- **Kutipan yang Disediakan**:
+++

Keistimewaan tafsir ini ada pada kemudahannya sehingga dapat dikonsumsi oleh
lapisan dan tingkatan kaum muslimin secara merata. Sedangkan kelemahannya ada
pada penjelasannya yang terlalu ringkas sehingga tidak dapat menguak makna ayat
yang luas dan tidak dapat menyelesaikan masalah secara tuntas.
3.
Metode Muqorin / Muqoran
Tafsir al-Muqarim adalah penafsiran sekolompok ayat
al-Qur’an yang berbicara dalam suatu masalah dengan cara membandingkan antara
ayat dengan ayat atau antaraa ayat dengan hadis baik dari segi isi maupun
redaksi atau antara pendapat-pendapat para ulama tafsir dengan menonjolkan
segi-segi perbedaan tertentu dari obyek yang dibandingkan. Pendapat yang sama
mengemukakan bahwa: Metode tafsir muqorin sering disebut metode komperatif,
yaitu tafsir Al-Qur'an yang dala menafsirkan ayat-ayat Al-qur'an dengan cara
membandingkan ayat, riwayat atau pendapat yang satu dengan yang lainnya, untuk
dicari persamaan dan perbedaannya serta faktor-faktor yang mempengaruhinya. Jadi
yang dimaksud dengan metode komporatif ialah: (a) membandingkan teks (nash)

+++

- **Materi yang Disediakan**:
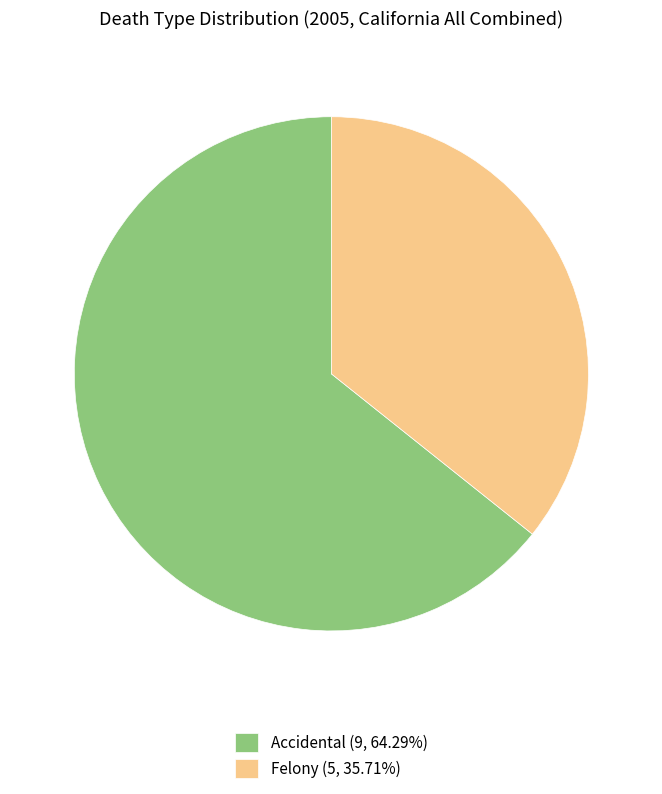

Is Accidental (9, 64.29%) the majority of the pie?

Yes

+++

- **Soal**:
Perbarui bagian kutipan tentang metode tafsir muqorin, mulai dari "Metode Muqorin /" sampai dengan "membandingkan teks (nash)", dengan mengganti "ulama tafsir" menjadi "ahli tafsir".

- **Jawaban**:
Metode Muqorin / Muqoran
Tafsir al-Muqarim adalah penafsiran sekolompok ayat
al-Qur’an yang berbicara dalam suatu masalah dengan cara membandingkan antara
ayat dengan ayat atau antaraa ayat dengan hadis baik dari segi isi maupun
redaksi atau antara pendapat-pendapat para ahli tafsir dengan menonjolkan
segi-segi perbedaan tertentu dari obyek yang dibandingkan. Pendapat yang sama
mengemukakan bahwa: Metode tafsir muqorin sering disebut metode komperatif,
yaitu tafsir Al-Qur'an yang dala menafsirkan ayat-ayat Al-qur'an dengan cara
membandingkan ayat, riwayat atau pendapat yang satu dengan yang lainnya, untuk
dicari persamaan dan perbedaannya serta faktor-faktor yang mempengaruhinya. Jadi
yang dimaksud dengan metode komporatif ialah: (a) membandingkan teks (nash)